In a recent TED Talk in New York, Attorney Jing Corpuz, a member of the Kankana-ey people of the Cordilleras in the Philippines said “reciprocity, spirituality, not taking more than you need, obligation to future generations and collective decision making, all of these values are now finding their way into scientific studies and global scientific assessments on the status of biodiversity and ecosystem services, climate change and land degradation.”
Atty Corpuz talked about lessons she learned from her grandparents — the concept of “inayan,” or “do not do anything that might harm others or things that are bad, evil, taboo or unethical.” So getting more than what you need deprives others. Getting more food than what you can eat deprives the hungry and dishonors those that produced it.
Indeed. The Kankana-ey people have lived in the Cordilleras for thousands of years. They knew how to balance consumption and long term sustainability.
Even the big oil companies knew about climate change for at least 64 years ago. Edward Teller talked about this at a petroleum symposium at Delaware in 1959. But immediate profit was more important to them than the living conditions of the future generation.
We are now scrambling to save our only home – the Earth, because we’ve damaged it. The greedy profiteers are primarily responsible for this climate change but the rest of us who continue to buy their products are also helping the profiteers to continue their damaging ways.
Let’s not be accessories to this crime of plundering the Earth.
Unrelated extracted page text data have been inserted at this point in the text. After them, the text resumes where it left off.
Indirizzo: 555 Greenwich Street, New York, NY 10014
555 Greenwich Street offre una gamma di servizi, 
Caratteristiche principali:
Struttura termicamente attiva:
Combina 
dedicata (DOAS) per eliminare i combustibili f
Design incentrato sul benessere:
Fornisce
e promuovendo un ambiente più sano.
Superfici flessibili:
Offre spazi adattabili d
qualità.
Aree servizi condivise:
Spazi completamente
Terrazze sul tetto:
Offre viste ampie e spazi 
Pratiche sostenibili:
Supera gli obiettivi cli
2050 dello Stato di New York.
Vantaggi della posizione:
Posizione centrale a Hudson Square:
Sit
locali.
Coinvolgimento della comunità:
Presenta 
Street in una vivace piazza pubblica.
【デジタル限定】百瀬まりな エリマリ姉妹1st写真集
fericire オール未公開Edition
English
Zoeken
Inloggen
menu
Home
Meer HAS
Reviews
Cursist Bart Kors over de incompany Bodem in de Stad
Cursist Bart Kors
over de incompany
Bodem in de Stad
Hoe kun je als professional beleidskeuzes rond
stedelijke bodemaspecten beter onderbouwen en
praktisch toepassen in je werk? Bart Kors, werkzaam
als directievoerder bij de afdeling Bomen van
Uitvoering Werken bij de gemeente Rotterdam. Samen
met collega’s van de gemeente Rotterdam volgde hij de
We remember a great indigenous man who resisted the then authoritarian Philippine government for pushing them out of their ancestral lands in order to build the Chico dam. He was later killed in April 24, 1980 by militia forces controlled by the late dictator Marcos. His name Macli-ing Dulag from Kalinga province, Philippines. He once said to the government forces confronting him “How can you own something that will outlive you?“
Let’s not take more than what we need.
We can still save our home, by taming our greed and leaving something for future generation.